▶ Data for this exercise:
* * *
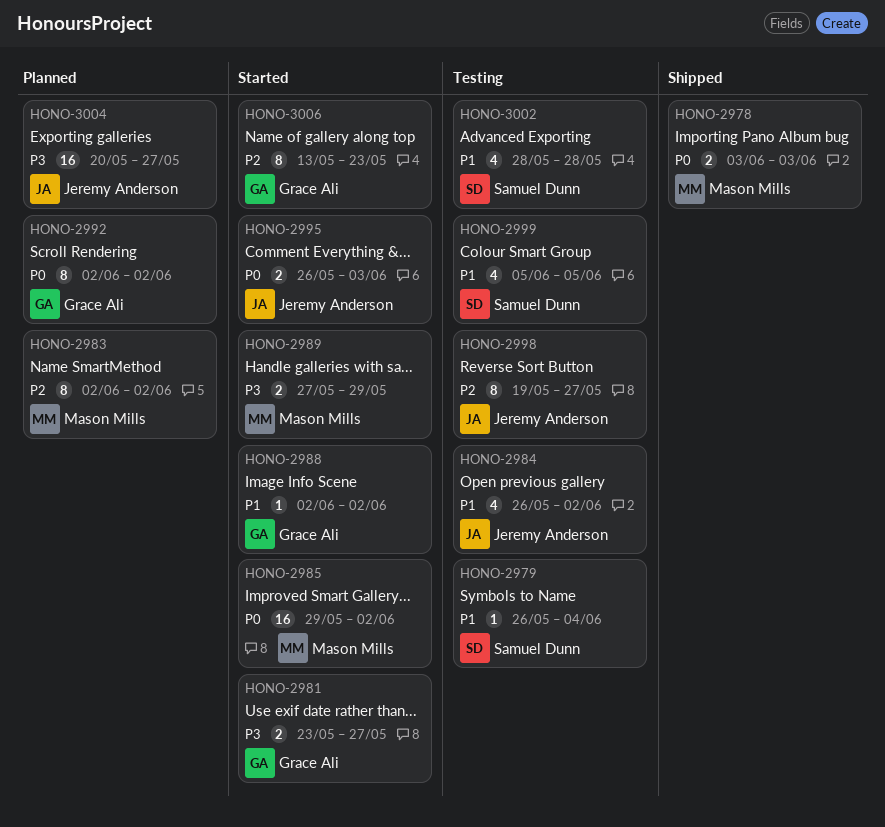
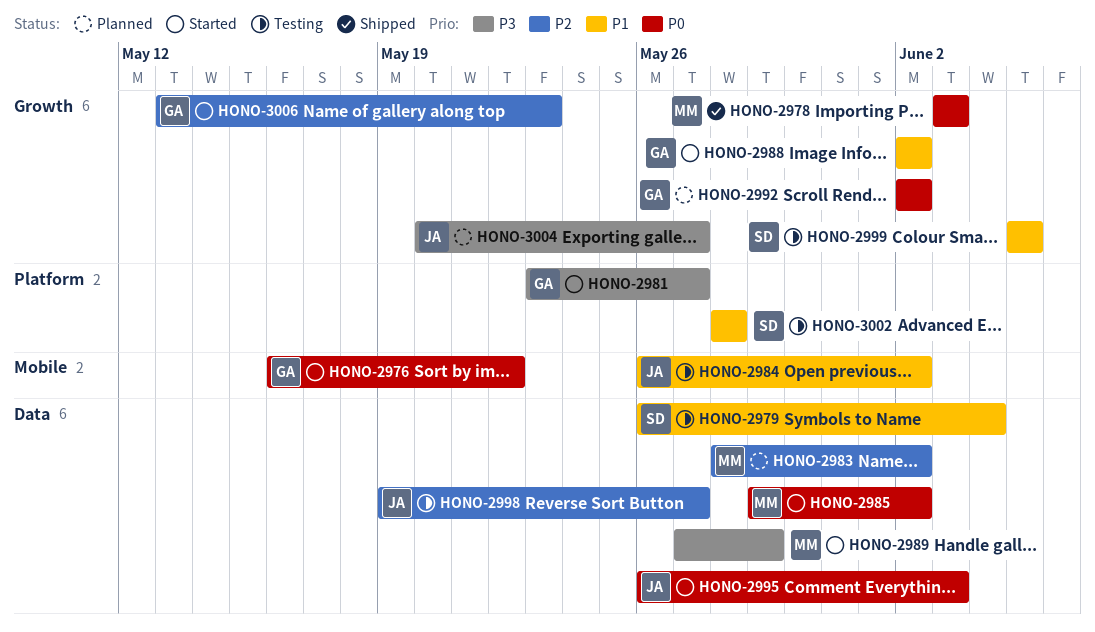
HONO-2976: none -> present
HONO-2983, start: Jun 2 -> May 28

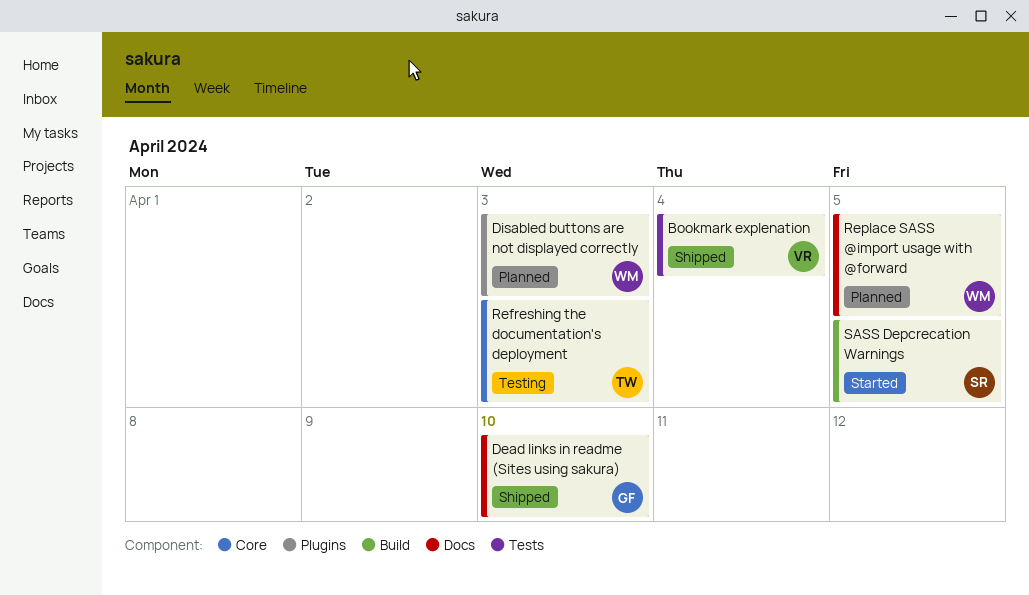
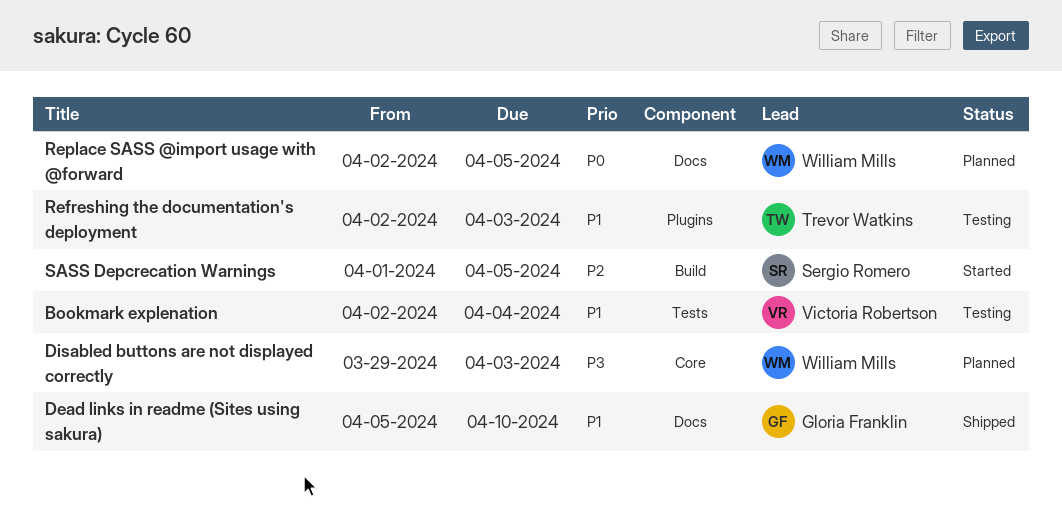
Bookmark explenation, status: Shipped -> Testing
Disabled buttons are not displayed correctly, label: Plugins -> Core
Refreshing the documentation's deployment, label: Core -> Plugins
* * *
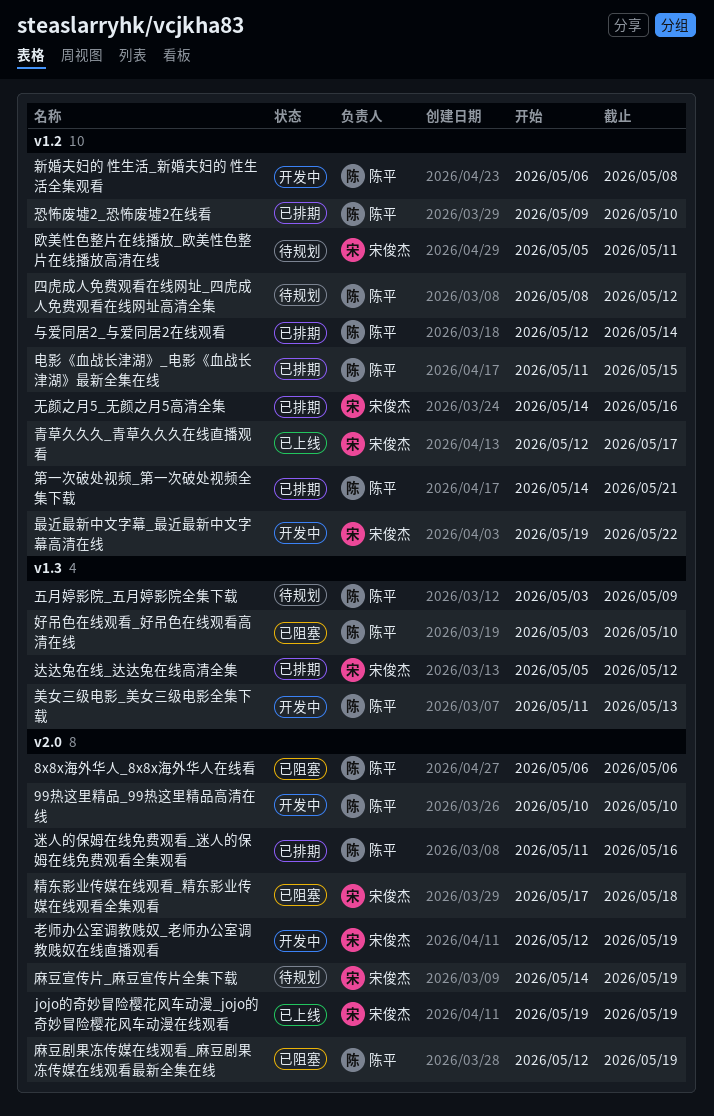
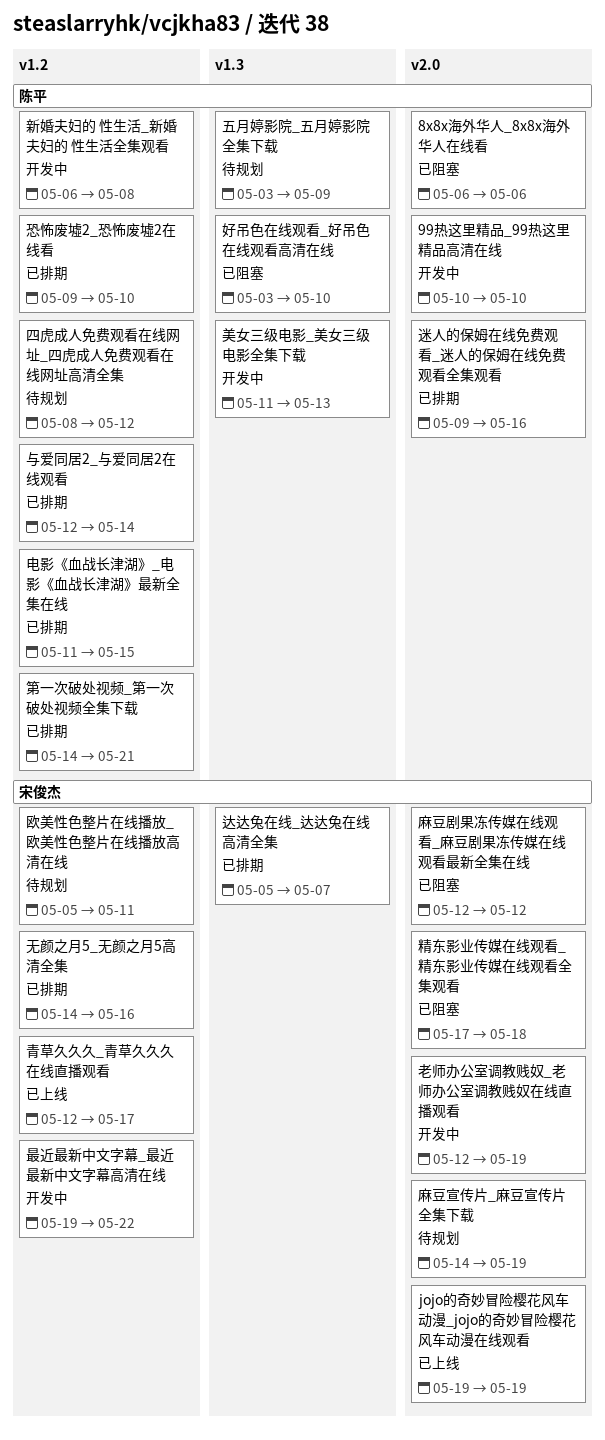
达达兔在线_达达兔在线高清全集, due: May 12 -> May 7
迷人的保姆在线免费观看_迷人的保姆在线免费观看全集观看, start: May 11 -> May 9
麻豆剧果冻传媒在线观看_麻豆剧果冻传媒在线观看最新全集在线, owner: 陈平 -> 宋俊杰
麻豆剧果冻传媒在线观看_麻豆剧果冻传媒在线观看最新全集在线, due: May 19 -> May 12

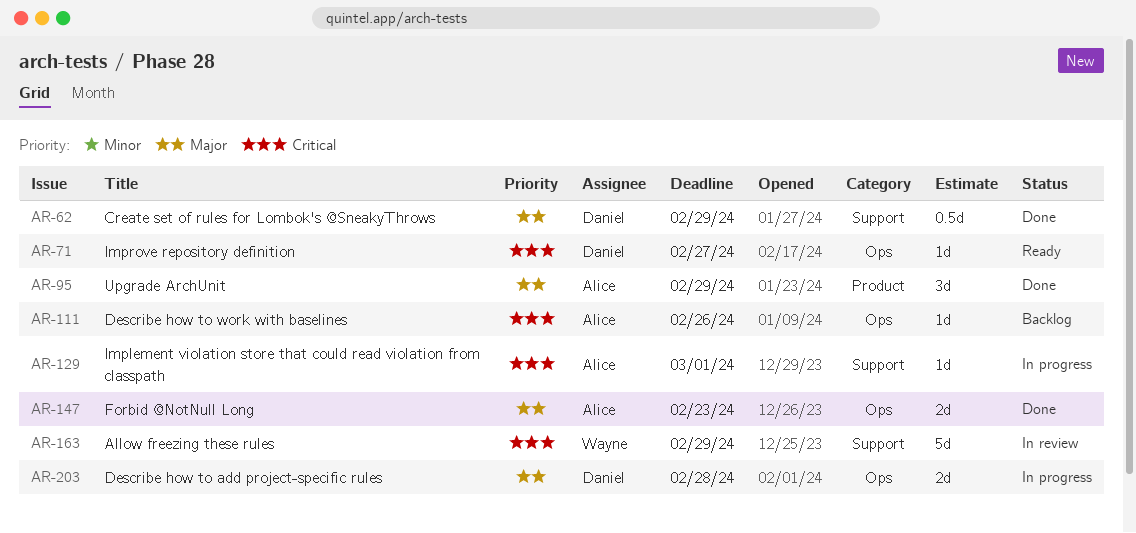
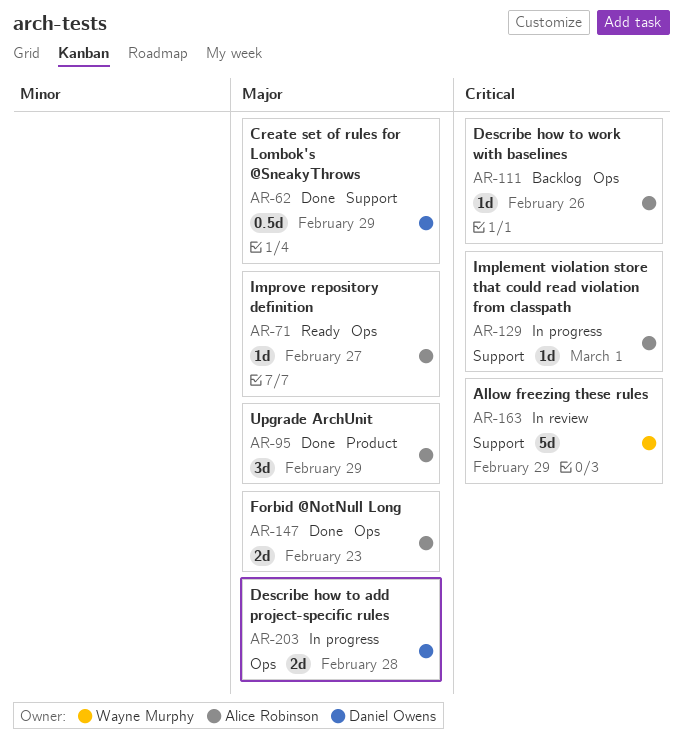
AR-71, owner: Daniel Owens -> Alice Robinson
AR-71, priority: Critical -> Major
* * *
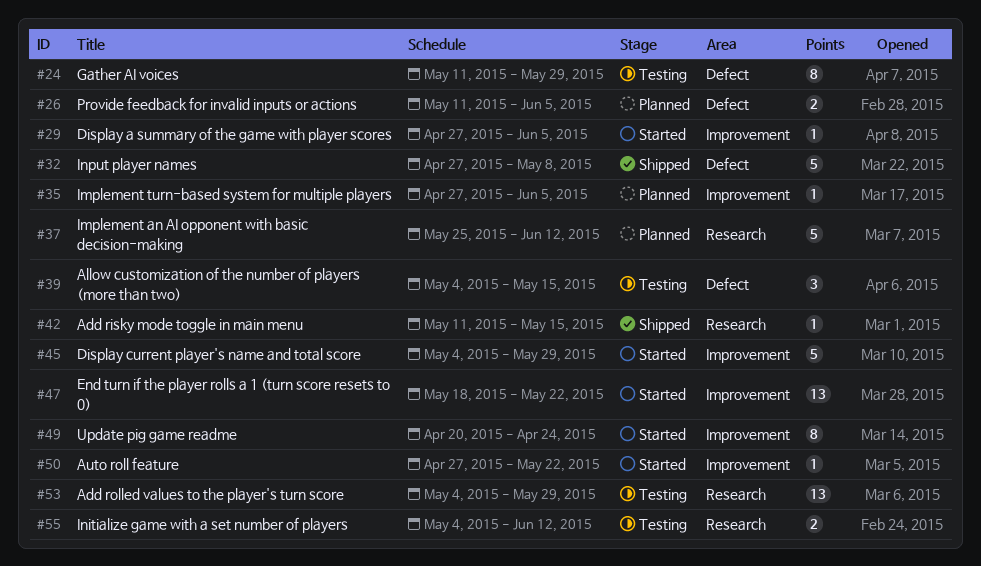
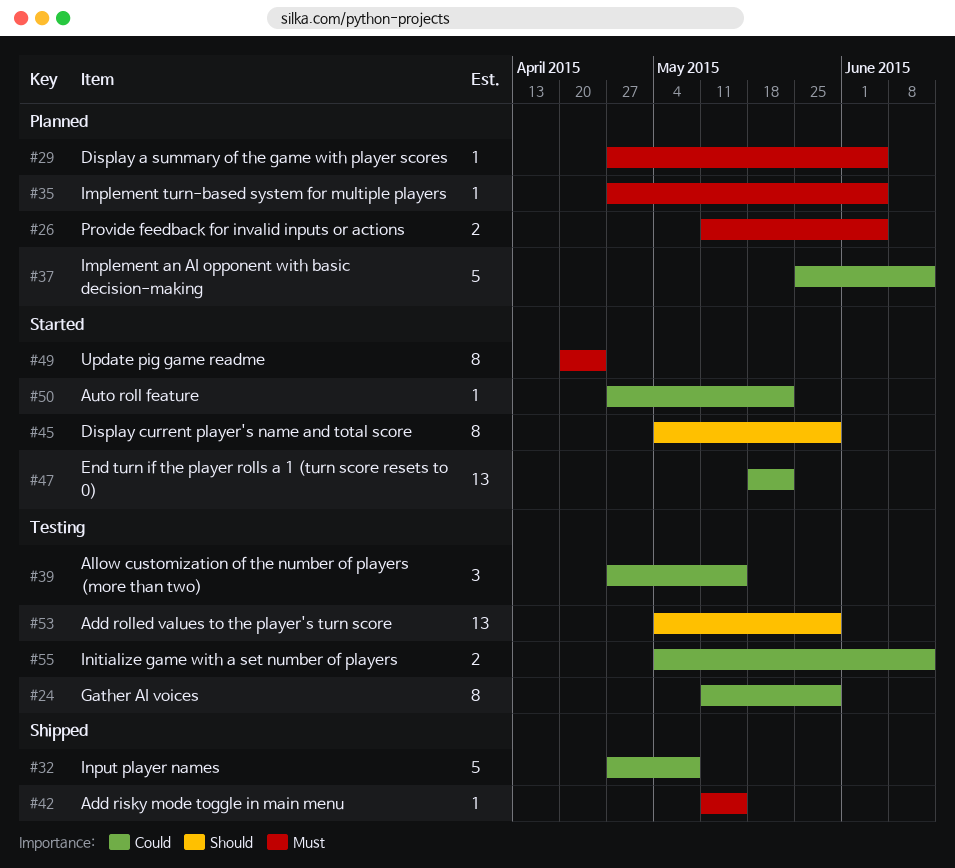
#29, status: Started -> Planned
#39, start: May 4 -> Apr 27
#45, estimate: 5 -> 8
* * *
▶ Exercise directions: From the records above, copy only the lines starting with the line that holds "AR-71, owner: Daniel Owens -> Alice Robinson" and going on through the line that holds "AR-71, priority: Critical -> Major", exactly as written.

▶ Response box:
AR-71, owner: Daniel Owens -> Alice Robinson
AR-71, priority: Critical -> Major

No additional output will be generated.